Jaume Collet-Sera is a guy who specializes in making very smart, dumb films, approaching B-movie premises with a deeply clever understanding of genre conventions – both how to employ them and when to subvert them. Go look at Non-Stop or Orphan again if you don’t believe me. The Shallows is another in this line: a neat back-of-a-cocktail-napkin conceit rendered into solid, constantly engaging entertainment through sheer craft.
It’s a neatly constructed film, divided into little packets of time, each containing a problem for Lively’s level-headed Nancy to resolve. Can she staunch a bleeding leg wound? Can she retrieve a GoPro camera? Can she shield herself from the sun during the day? Can she swim to a nearby buoy without getting chomped? While there’s some “movie magic” logic going on at a few points, narratively the film is tight AF. The tempo of action is terrific, too, knowing exactly when to build suspense, when to release it, and when – and let’s face it, while we may moan, the technique can work – to deploy a good, old fashioned jump scare.
It’s a tight, sealed system of a film, and while scenarios like this invite “this is what I would have done” post-screening arguments, the script, by Anthony Jaswinski, lays out logical story reasons why Nancy is alone, why no one checks on her whereabouts, and why she has the skills necessary to aid her survival. It’s not Paddy Chayevsky, but it’s solid.
It’s also largely a one-hander. Other than Lively, almost everyone else in the film exists to either lend her some character (we briefly meet her father and sister in a bit of laudably economical backstory) or get eaten to prove that the shark is not fooling around (to be fair, there’s also a seagull who sticks around for a lot of the action).
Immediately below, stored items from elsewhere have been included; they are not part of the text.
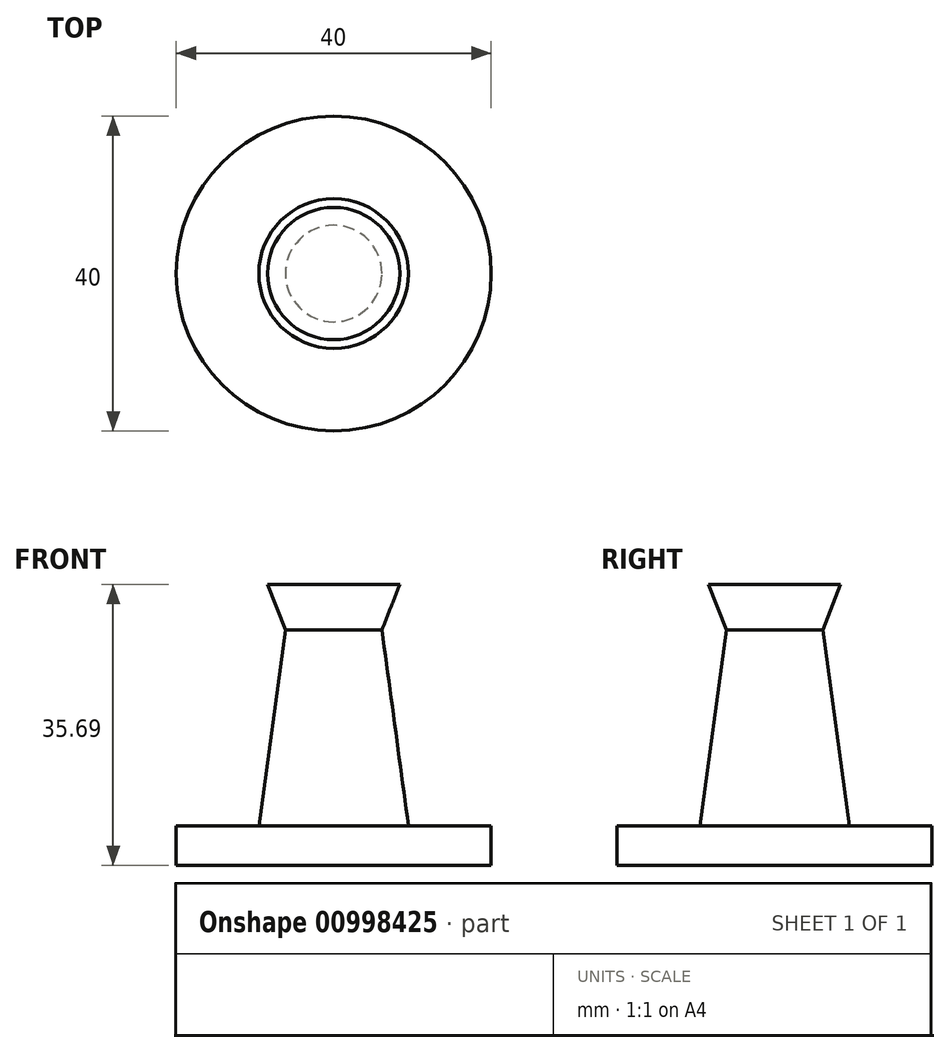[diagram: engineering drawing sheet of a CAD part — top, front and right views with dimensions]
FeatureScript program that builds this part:
annotation { "Feature Type Name" : "Feature", "Feature Type Description" : "" }
export const myFeature = defineFeature(function(context is Context, id is Id, definition is map)
    precondition{}
    {
        {
            var Q0;
            Q0=qCreatedBy(makeId("Front.planeOp"),FACE);
            var sketch = newSketch(context, id + "F0", { "sketchPlane" : qUnion([Q0])});
            skLineSegment(sketch, "E0", {"start": v(0, 0) * mm, "end": v(20, 0) * mm});
            skLineSegment(sketch, "E1", {"start": v(20, 0) * mm, "end": v(20, 5) * mm});
            skLineSegment(sketch, "E2", {"start": v(20, 5) * mm, "end": v(9.5, 5) * mm});
            skLineSegment(sketch, "E3", {"start": v(9.5, 5) * mm, "end": v(6.13, 29.92) * mm});
            skLineSegment(sketch, "E4", {"start": v(6.13, 29.92) * mm, "end": v(8.4, 35.69) * mm});
            skLineSegment(sketch, "E5", {"start": v(0, 35.69) * mm, "end": v(8.4, 35.69) * mm});
            skLineSegment(sketch, "E6", {"start": v(0, 35.69) * mm, "end": v(0, 0) * mm});
            skSolve(sketch);
        }
        {
            var Q0;
            Q0 = qSketchRegion(id + "F0", true);
            var Q1;
            Q1=sQuery(id+"F0.wireOp",EDGE,"E6");
            revolve(context, id + "F1", {"surfaceOperationType" : NewSurfaceOperationType.NEW, "entities" : qUnion([Q0]), "axis" : qUnion([Q1]), "revolveType" : RevolveType.FULL});
        }
    });
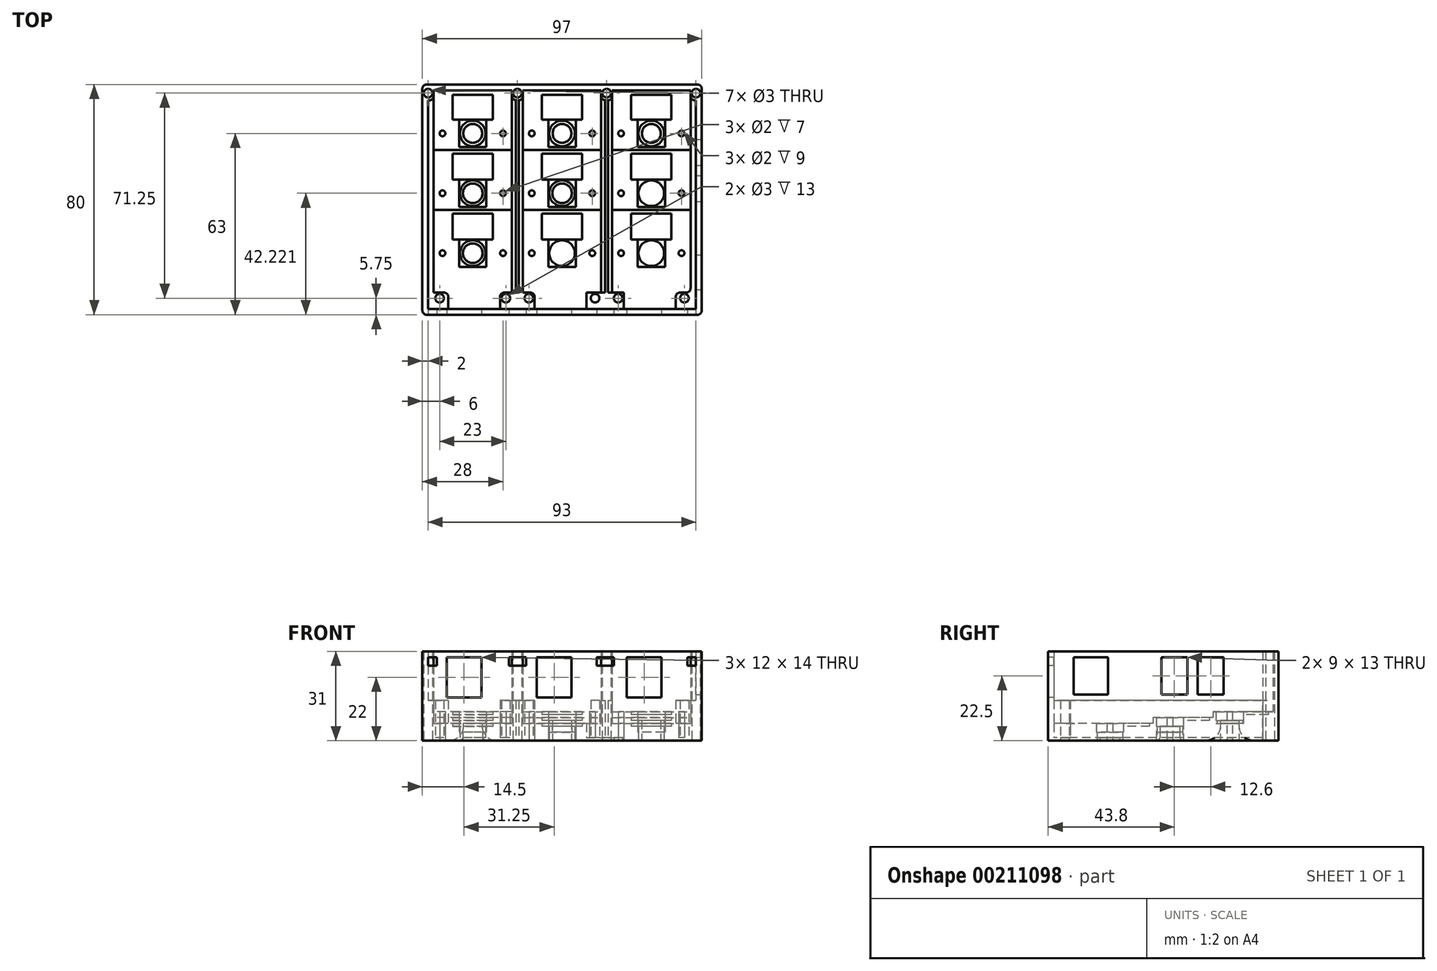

Lively is eminently watchable here (not something I think I’ve ever said about her before); her character is no shrieking, shrinking violet, but a capable woman who is dealing with a horrible situation as best she can. There’s no self-pity in her, and that makes her easy to barrack for.
She also looks good in a rashie and bikini bottoms, and the early stages of the film are very male-gazey, with Collet-Sera’s camera lingering on her curves as she lathers on the sunscreen and waxes her board. This fetishisation pf the body has a pay-off, though; once we’re trained by the camera to focus on Lively’s physical form, it’s then put through the ringer: shark bite, stinging coral, sunburn, gangrene, jellyfish, the lot. It’s a smart play, using the camera’s (and our) voyeurism to heighten the physical horror and drama.
Indeed, The Shallows is only dumb when it wants to be, and that’s largely when it comes to the behaviour of the resident poisson terrible, whose actions are about as believable as a bear driving a Studebaker; if nothing else, it’s hard to believe that any self-respecting predator would go to all that trouble to munch on one girl when there are literal tonnes of whale meat just floating there (and attracting no other scavengers). Knowing that doesn’t make the beast any less scary in the moment, though; the fear of being eaten is a primal one, and the shark is kept (mostly) hidden for a good long while, seen in glimpses or obscured by the environment. There’s a shot of it through a cresting wave that is one for the books.
The whole thing builds to a climax as tense as it is ludicrous, but thoroughly satisfying for all that. The Shallows is a great, self-contained B-movie survival horror that delivers on every promise it makes. Now that’s an endangered species.